- **Stored records**:
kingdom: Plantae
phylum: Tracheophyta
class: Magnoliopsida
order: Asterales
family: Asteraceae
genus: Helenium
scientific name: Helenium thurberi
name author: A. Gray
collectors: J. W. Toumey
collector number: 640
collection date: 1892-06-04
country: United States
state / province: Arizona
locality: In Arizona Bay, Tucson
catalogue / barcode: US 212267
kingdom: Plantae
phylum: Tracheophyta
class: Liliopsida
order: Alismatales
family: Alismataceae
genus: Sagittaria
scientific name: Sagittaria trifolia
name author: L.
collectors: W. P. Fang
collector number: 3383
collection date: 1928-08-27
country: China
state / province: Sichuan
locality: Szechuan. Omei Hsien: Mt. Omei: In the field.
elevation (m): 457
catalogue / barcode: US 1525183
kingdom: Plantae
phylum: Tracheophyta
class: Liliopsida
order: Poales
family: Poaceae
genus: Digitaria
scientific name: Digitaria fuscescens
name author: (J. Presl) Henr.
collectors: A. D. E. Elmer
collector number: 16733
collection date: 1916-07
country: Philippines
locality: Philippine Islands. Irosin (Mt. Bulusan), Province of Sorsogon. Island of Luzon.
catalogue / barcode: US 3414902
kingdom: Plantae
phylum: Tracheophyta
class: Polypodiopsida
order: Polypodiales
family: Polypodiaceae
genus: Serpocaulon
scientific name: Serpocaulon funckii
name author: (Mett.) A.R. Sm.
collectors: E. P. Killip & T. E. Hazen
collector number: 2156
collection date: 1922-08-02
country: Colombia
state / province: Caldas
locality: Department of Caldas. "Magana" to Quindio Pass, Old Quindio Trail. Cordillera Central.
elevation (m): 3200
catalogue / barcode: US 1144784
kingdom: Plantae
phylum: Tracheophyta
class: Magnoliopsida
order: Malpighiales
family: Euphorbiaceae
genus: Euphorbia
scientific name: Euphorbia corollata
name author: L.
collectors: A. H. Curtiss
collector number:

- **Exercise details**:
Express the listing above as a Markdown table with two columns, Row and Entry: number each line in sequence under Row and put the line itself under Entry, omitting blank lines.

- **Solved exercise**:
| Row | Entry |
|---|---|
| 1 | kingdom: Plantae |
| 2 | phylum: Tracheophyta |
| 3 | class: Magnoliopsida |
| 4 | order: Asterales |
| 5 | family: Asteraceae |
| 6 | genus: Helenium |
| 7 | scientific name: Helenium thurberi |
| 8 | name author: A. Gray |
| 9 | collectors: J. W. Toumey |
| 10 | collector number: 640 |
| 11 | collection date: 1892-06-04 |
| 12 | country: United States |
| 13 | state / province: Arizona |
| 14 | locality: In Arizona Bay, Tucson |
| 15 | catalogue / barcode: US 212267 |
| 16 | kingdom: Plantae |
| 17 | phylum: Tracheophyta |
| 18 | class: Liliopsida |
| 19 | order: Alismatales |
| 20 | family: Alismataceae |
| 21 | genus: Sagittaria |
| 22 | scientific name: Sagittaria trifolia |
| 23 | name author: L. |
| 24 | collectors: W. P. Fang |
| 25 | collector number: 3383 |
| 26 | collection date: 1928-08-27 |
| 27 | country: China |
| 28 | state / province: Sichuan |
| 29 | locality: Szechuan. Omei Hsien: Mt. Omei: In the field. |
| 30 | elevation (m): 457 |
| 31 | catalogue / barcode: US 1525183 |
| 32 | kingdom: Plantae |
| 33 | phylum: Tracheophyta |
| 34 | class: Liliopsida |
| 35 | order: Poales |
| 36 | family: Poaceae |
| 37 | genus: Digitaria |
| 38 | scientific name: Digitaria fuscescens |
| 39 | name author: (J. Presl) Henr. |
| 40 | collectors: A. D. E. Elmer |
| 41 | collector number: 16733 |
| 42 | collection date: 1916-07 |
| 43 | country: Philippines |
| 44 | locality: Philippine Islands. Irosin (Mt. Bulusan), Province of Sorsogon. Island of Luzon. |
| 45 | catalogue / barcode: US 3414902 |
| 46 | kingdom: Plantae |
| 47 | phylum: Tracheophyta |
| 48 | class: Polypodiopsida |
| 49 | order: Polypodiales |
| 50 | family: Polypodiaceae |
| 51 | genus: Serpocaulon |
| 52 | scientific name: Serpocaulon funckii |
| 53 | name author: (Mett.) A.R. Sm. |
| 54 | collectors: E. P. Killip & T. E. Hazen |
| 55 | collector number: 2156 |
| 56 | collection date: 1922-08-02 |
| 57 | country: Colombia |
| 58 | state / province: Caldas |
| 59 | locality: Department of Caldas. "Magana" to Quindio Pass, Old Quindio Trail. Cordillera Central. |
| 60 | elevation (m): 3200 |
| 61 | catalogue / barcode: US 1144784 |
| 62 | kingdom: Plantae |
| 63 | phylum: Tracheophyta |
| 64 | class: Magnoliopsida |
| 65 | order: Malpighiales |
| 66 | family: Euphorbiaceae |
| 67 | genus: Euphorbia |
| 68 | scientific name: Euphorbia corollata |
| 69 | name author: L. |
| 70 | collectors: A. H. Curtiss |
| 71 | collector number: |